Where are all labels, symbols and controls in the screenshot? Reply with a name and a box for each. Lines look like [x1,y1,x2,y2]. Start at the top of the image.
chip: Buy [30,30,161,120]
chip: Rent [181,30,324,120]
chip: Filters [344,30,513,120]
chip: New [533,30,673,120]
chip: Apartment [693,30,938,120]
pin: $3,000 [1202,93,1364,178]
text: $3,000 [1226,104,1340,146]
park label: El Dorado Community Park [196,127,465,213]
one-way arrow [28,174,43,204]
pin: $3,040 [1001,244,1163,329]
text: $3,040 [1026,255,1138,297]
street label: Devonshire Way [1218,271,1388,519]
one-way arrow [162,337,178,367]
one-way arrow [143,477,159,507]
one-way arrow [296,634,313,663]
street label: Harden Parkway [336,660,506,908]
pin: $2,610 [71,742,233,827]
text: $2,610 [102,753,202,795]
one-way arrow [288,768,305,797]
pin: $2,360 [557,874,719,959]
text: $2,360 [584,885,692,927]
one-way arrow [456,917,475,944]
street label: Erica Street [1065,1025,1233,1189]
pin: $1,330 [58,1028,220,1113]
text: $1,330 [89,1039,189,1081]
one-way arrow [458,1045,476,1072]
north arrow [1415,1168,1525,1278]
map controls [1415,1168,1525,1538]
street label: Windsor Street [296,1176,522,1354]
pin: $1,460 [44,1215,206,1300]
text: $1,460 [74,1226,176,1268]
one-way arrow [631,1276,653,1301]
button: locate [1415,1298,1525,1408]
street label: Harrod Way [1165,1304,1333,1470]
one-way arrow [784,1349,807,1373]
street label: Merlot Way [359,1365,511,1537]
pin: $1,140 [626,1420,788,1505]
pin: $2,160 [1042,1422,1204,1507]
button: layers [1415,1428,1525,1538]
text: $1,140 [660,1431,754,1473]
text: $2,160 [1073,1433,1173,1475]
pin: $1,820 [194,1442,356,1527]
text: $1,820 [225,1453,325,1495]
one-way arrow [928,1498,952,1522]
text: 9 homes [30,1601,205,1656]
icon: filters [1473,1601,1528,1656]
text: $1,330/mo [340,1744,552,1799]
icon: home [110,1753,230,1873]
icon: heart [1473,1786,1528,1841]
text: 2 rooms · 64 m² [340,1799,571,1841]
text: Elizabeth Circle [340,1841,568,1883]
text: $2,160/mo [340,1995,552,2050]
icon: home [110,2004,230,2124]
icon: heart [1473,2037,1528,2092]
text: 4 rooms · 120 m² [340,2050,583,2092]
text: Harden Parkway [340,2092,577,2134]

______________________________

Write the whole of the data out again exactly as it stands.

Where are all labels, symbols and controls in the screenshot? Reply with a name and a box for each. Lines look like [x1,y1,x2,y2]. Start at the top of the image.
chip: Buy [30,30,161,120]
chip: Rent [181,30,324,120]
chip: Filters [344,30,513,120]
chip: New [533,30,673,120]
chip: Apartment [693,30,938,120]
pin: $3,000 [1202,93,1364,178]
text: $3,000 [1226,104,1340,146]
park label: El Dorado Community Park [196,127,465,213]
one-way arrow [28,174,43,204]
pin: $3,040 [1001,244,1163,329]
text: $3,040 [1026,255,1138,297]
street label: Devonshire Way [1218,271,1388,519]
one-way arrow [162,337,178,367]
one-way arrow [143,477,159,507]
one-way arrow [296,634,313,663]
street label: Harden Parkway [336,660,506,908]
pin: $2,610 [71,742,233,827]
text: $2,610 [102,753,202,795]
one-way arrow [288,768,305,797]
pin: $2,360 [557,874,719,959]
text: $2,360 [584,885,692,927]
one-way arrow [456,917,475,944]
street label: Erica Street [1065,1025,1233,1189]
pin: $1,330 [58,1028,220,1113]
text: $1,330 [89,1039,189,1081]
one-way arrow [458,1045,476,1072]
north arrow [1415,1168,1525,1278]
map controls [1415,1168,1525,1538]
street label: Windsor Street [296,1176,522,1354]
pin: $1,460 [44,1215,206,1300]
text: $1,460 [74,1226,176,1268]
one-way arrow [631,1276,653,1301]
button: locate [1415,1298,1525,1408]
street label: Harrod Way [1165,1304,1333,1470]
one-way arrow [784,1349,807,1373]
street label: Merlot Way [359,1365,511,1537]
pin: $1,140 [626,1420,788,1505]
pin: $2,160 [1042,1422,1204,1507]
button: layers [1415,1428,1525,1538]
text: $1,140 [660,1431,754,1473]
text: $2,160 [1073,1433,1173,1475]
pin: $1,820 [194,1442,356,1527]
text: $1,820 [225,1453,325,1495]
one-way arrow [928,1498,952,1522]
text: 9 homes [30,1601,205,1656]
icon: filters [1473,1601,1528,1656]
text: $1,330/mo [340,1744,552,1799]
icon: home [110,1753,230,1873]
icon: heart [1473,1786,1528,1841]
text: 2 rooms · 64 m² [340,1799,571,1841]
text: Elizabeth Circle [340,1841,568,1883]
text: $2,160/mo [340,1995,552,2050]
icon: home [110,2004,230,2124]
icon: heart [1473,2037,1528,2092]
text: 4 rooms · 120 m² [340,2050,583,2092]
text: Harden Parkway [340,2092,577,2134]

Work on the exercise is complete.